- STUDY QUESTIONS
#1 In the piece about the roadside ditch, which two frog species breed there each year?
#2 Write out the part of the piece about the roadside ditch from "This particular ditch" to "more -much more.".

- SELECTED EXCERPT
*****
My Favorite Ditch

April in Monroe means one thing for me. It means a trip to my favorite roadside ditch in the western part of the county at the Petersburg Game Area. Actually, this is not the only thing that April means to me, but consider this as a literary device to move the story along. I mean, it wouldn’t be as compelling to say that April means 32 things to me and number 28 is …..or, April means that I can no longer use weather as an excuse not to do yard work, but when I can get away I…..  A better way to put it would be to say that it just wouldn’t be April without a trip to the ditch.

This particular ditch is like many across the county, state, and region. Swollen by the spring rains and steeped with the accumulated leafage from last fall, the tea-colored waters are full of discarded drink cups, broken tail lights (always from the right side), and chip bags. At initial glance it is not a pretty place at all. The thing that makes this one special is that it consistently hosts an annual influx of breeding Chorus and Wood Frogs. They are always there in April and I am always there to immerse myself in their sonic efforts. But, as the ad goes, there is more -much more.

The frogs certainly are the main show. This time around both species were still going at it but were past their breeding peak. Huge clusters of Wood Frog eggs, now growing green with algae, were suspended from the submerged vegetation. These frogs deposit their eggs in communal bundles and the freshest deposits were apparent by their still clear coat of jelly (see below). A few quiet individuals were sulking about the ditch (see here) but most of the calling woodies were well back in the adjacent flooded woodlot.

Tiny Chorus Frogs were much in evidence but still very hard to see. Being only 1 inch in length, and adorned with three rows of cryptic spots arranged against a pale brown body, they merged perfectly with their surroundings (see here and below). The performing males chose clumps of dead grass for their calling locations so that they would not stand out. The only way for a human observer to spot them was to look for the vibrating water created by their trills. The performers took in a gulp of air and shifted it back and forth from body to air sac – each time swelling the vocal bag to the size of a marble. Take a look at this video (here) of one of the calling Chorus Frogs delivering an earnest round of creeking.

There were several individual clumps of Chorus Frog eggs in the ditch as well. One (pictured above) revealed tiny well-formed tadpoles within.  Although I usually avoid taking shots that show garbage, I couldn’t resist one shot (see here). One of the males chose to do his calling from the lip of a plastic McDonald’s cup which appropriately says “open really WIDE” on the side.  O.K., so they don’t open their mouths at all while calling but can be big-mouthed when it comes to snatching up prey. All the frogs became very small mouthed when a hungry Garter Snake passed by, however (see below).
*****
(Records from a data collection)

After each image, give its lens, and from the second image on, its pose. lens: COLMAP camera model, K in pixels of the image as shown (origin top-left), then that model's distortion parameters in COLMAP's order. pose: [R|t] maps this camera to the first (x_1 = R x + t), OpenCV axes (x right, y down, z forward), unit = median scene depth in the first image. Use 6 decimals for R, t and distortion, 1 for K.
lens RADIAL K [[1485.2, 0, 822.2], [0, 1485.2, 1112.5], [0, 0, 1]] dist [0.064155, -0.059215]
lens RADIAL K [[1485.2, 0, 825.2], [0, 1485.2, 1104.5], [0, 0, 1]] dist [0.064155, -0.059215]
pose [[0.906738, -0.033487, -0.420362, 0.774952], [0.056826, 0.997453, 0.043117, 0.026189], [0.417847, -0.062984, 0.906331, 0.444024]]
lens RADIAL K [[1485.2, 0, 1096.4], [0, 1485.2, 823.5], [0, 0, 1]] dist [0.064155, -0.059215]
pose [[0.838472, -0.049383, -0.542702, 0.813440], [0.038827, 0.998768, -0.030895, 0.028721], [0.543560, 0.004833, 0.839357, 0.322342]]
*****
- RESPONSE LIST
#1 Chorus Frogs and Wood Frogs.

#2
This particular ditch is like many across the county, state, and region. Swollen by the spring rains and steeped with the accumulated leafage from last fall, the tea-colored waters are full of discarded drink cups, broken tail lights (always from the right side), and chip bags. At initial glance it is not a pretty place at all. The thing that makes this one special is that it consistently hosts an annual influx of breeding Chorus and Wood Frogs. They are always there in April and I am always there to immerse myself in their sonic efforts. But, as the ad goes, there is more -much more.